17. Under the Hood Part 2
What's the backward pass doing?
Now that we've re-established the flow of the variables, let's show the steps within the backward pass more explicitly.
Matching Equations 1
QUIZ QUESTION::
Match the below partial derivatives for \Large \frac{\partial G}{\partial W} with their related equations.
ANSWER CHOICES:
|
Partial derivative |
Equation |
|---|---|
\large g_2 \cdot x_{22} |
|
\large g_2 \cdot x_{21} |
|
\large g_1 \cdot x_{11} |
|
\large g_1 \cdot x_{12} |
Calculate \large \frac{\partial G}{\partial W}
We'll start by calculating \large \frac{\partial G}{\partial W} for each gradient with respect to each weight (as you've done above in the quiz!):
- For data point 1:
- \large \frac{\partial g_1}{\partial w_1} = g_1 \cdot x_{11}
- \large \frac{\partial g_1}{\partial w_2} = g_1 \cdot x_{12}
- For data point 2:
- \large \frac{\partial g_2}{\partial w_1} = g_2 \cdot x_{21}
- \large \frac{\partial g_2}{\partial w_2} = g_2 \cdot x_{22}
Now, sum over the two data points for each weight:
- \large \frac{\partial G}{\partial w_1} = \large \frac{\partial g_1}{\partial w_1} + \large \frac{\partial g_2}{\partial w_1} = g_1 \cdot x_{11} + g_2 \cdot x_{21}
- \large \frac{\partial G}{\partial w_2} = \large \frac{\partial g_1}{\partial w_2} + \large \frac{\partial g_2}{\partial w_2} = g_1 \cdot x_{12} + g_2 \cdot x_{22}
Converting to matrix multiplication
Let's look back at our matrices from before to show how the above equations work with matrix multiplication.
Matrix Multiplication
In matrix form, the equations from above equate to the following:
\frac{\partial G}{\partial W} = X.T \circ G, where:
X.T= \begin{bmatrix}x_{11}, x_{21}\\x_{12}, x_{22}\end{bmatrix}
G= \begin{bmatrix}g_1\\g_2\end{bmatrix}
\frac{\partial G}{\partial W}= \begin{bmatrix}g_1 \cdot x_{11} + g_2 \cdot x_{21}\\g_1 \cdot x_{12} + g_2 \cdot x_{22}\end{bmatrix}
Calculate \large \frac{\partial G}{\partial X}
We're not done yet!
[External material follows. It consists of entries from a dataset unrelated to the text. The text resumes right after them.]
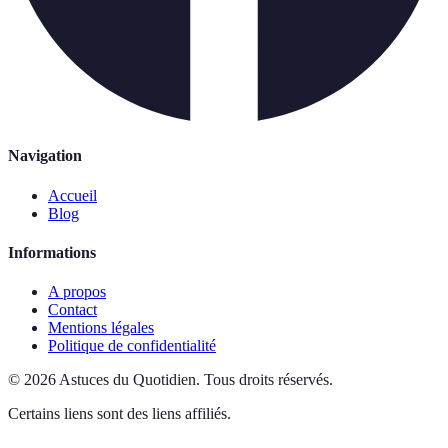
Navigation
Accueil
Blog
Informations
A propos
Contact
Mentions légales
Politique de confidentialité
©
2026
Astuces du Quotidien
.
Tous droits réservés.
Certains liens sont des liens affiliés.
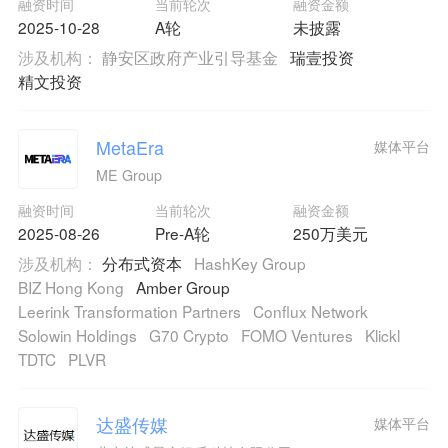
融资时间
当前轮次
融资金额
2025-10-28
A轮
未披露
涉及机构：
静安区政府产业引导基金
瑞壹投资
精文投资
MetaEra
媒体平台
ME Group
融资时间
当前轮次
融资金额
2025-08-26
Pre-A轮
250万美元
涉及机构：
分布式资本
HashKey Group
BIZ Hong Kong
Amber Group
Leerink Transformation Partners
Conflux Network
Solowin Holdings
G70 Crypto
FOMO Ventures
Klickl
TDTC
PLVR
达盛传媒
媒体平台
We still need to calculate the partial derivative of the gradient with respect to our input, X.
- For data point 1:
- \large \frac{\partial g_1}{\partial x_{11}} = g_1 \cdot w_1
- \large \frac{\partial g_1}{\partial x_{12}} = g_1 \cdot w_2
- For data point 2:
- \large \frac{\partial g_2}{\partial x_{21}} = g_2 \cdot w_1
- \large \frac{\partial g_2}{\partial x_{22}} = g_2 \cdot w_2
And to convert this for matrix multiplication:
\frac{\partial G}{\partial X} = G \circ W.T, where:
G= \begin{bmatrix}g_1\\g_2\end{bmatrix}
W.T= \begin{bmatrix}w_1, w_2\end{bmatrix}
\frac{\partial G}{\partial X}= \begin{bmatrix}g_1 \cdot w_1, g_1 \cdot w_2\\g_2 \cdot w_1, g_2 \cdot w_2\end{bmatrix}
That's it!
You've now calculated the partial derivative we need to be able to update our weights, as well as the partial derivative of the input that we would feed to another layer, if that layer existed (i.e., our gradient with respect to X would become the gradient for the next layer upward in the network architecture).